The talk I'm doing for the women's weekend is about putting one's faith into action. A good half of my talk is about a woman who put her faith into action by reaching out to me when I was a lonely, young mother. This woman loved me right into the arms of God. The more I wrote the talk, the more I missed her.
Two years ago this woman abruptly cut off all communication with me. My only inkling that she wasn't talking to me came when I tried calling her and she never answered her phone or returned messages. I had seen her do this with a mutual friend for reasons that were immature. I was sure I was in the same boat. I felt angry, sad and more sad. After several months I left a message on her daughter's message center and that went unanswered as well. Eventually I gave up. I was pissed at her most of the time by then. She had mentored me for 18 years, and the void her absence created was very painful. There were many key milestones in my life without her presence these past two years.
Sometimes I wondered if it would take a catastrophic event to reconnect. Or that one of us would have something serious to deal with in the interm and miss the opportunity to support one another when we needed it the most. She has never been good at staying in contact at the best of times. What she has been good at is being present when in conversation with me.
She is one of two women who have known me through everything (the other one is my college roomate, Liz), who has stuck by me when I was in the pit. She also modeled over the years what it looked like to walk the walk.
Well, until she didn't.
I give my talk this Saturday to the team who is working the women's weekend. I pictured someone raising their hand afterwards and asking me about my current relationship with this woman. "um, she's no longer speaking to me."
So, yesterday I picked up the phone once again and called. She answered.
What followed was a three hour conversation full of confession, repentance, grace and forgiveness. Both of us sobbed more than once. I was able to communicate my hurt, and pain at her rejection. My insecurity that I wouldn't know what to do if she did this again. Honest words flowed between us. Things got said that needed to be said.
She had been in a spiritual desert and had been unable to reach out when she needed me the most. Her life long habit of isolating when in any kind of pain kicked in and despite her knowing she needed me, she curled inward even more. Her two years in the desert, a time where her whole faith journey seemed to be nothing but platitudes, left her feeling dead inside. She had nothing to give. She had no words to even tell me that. Hence her silence.
She's been out of the desert for a little while now. Her faith is deeper. Her words more honest. Our relationship restored. Thanks be to God.
Thankful for the restoration here, Hope. Also grateful for your reminder... when things like this happen, it isn't always about me...
This is such a powerful insight. It takes so much for us to look beyond our hurts to imagine the hurts of others. This was an excellent reminder to me. I have someone I need to reach out to.

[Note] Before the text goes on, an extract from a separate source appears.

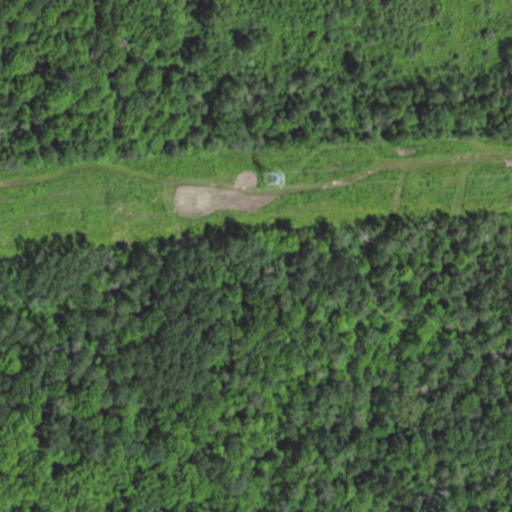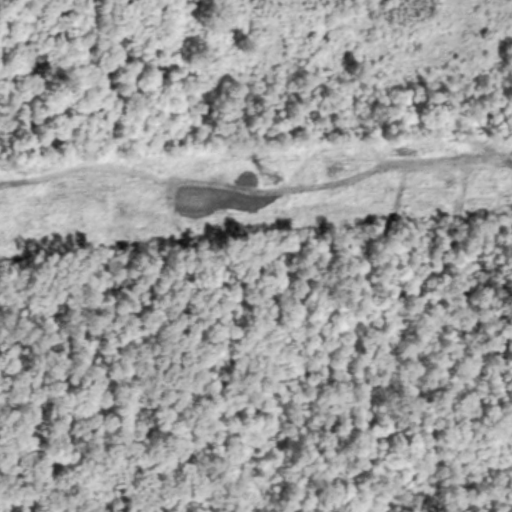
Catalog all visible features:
power tower: (270, 180)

How wonderful, Hope. It took guts to reach out one more time. Good on you. It takes time to be in a place where we grow and aren't feeling as fragile as we once were. And absolutely, thanks be to God.
Lovely, lovely post. A dear friend of mine reminds me, whenever someone hurts my feelings, that I often have missing information. The missing info usually changes everything.
I like your blog, and pray for your continued recovery daily.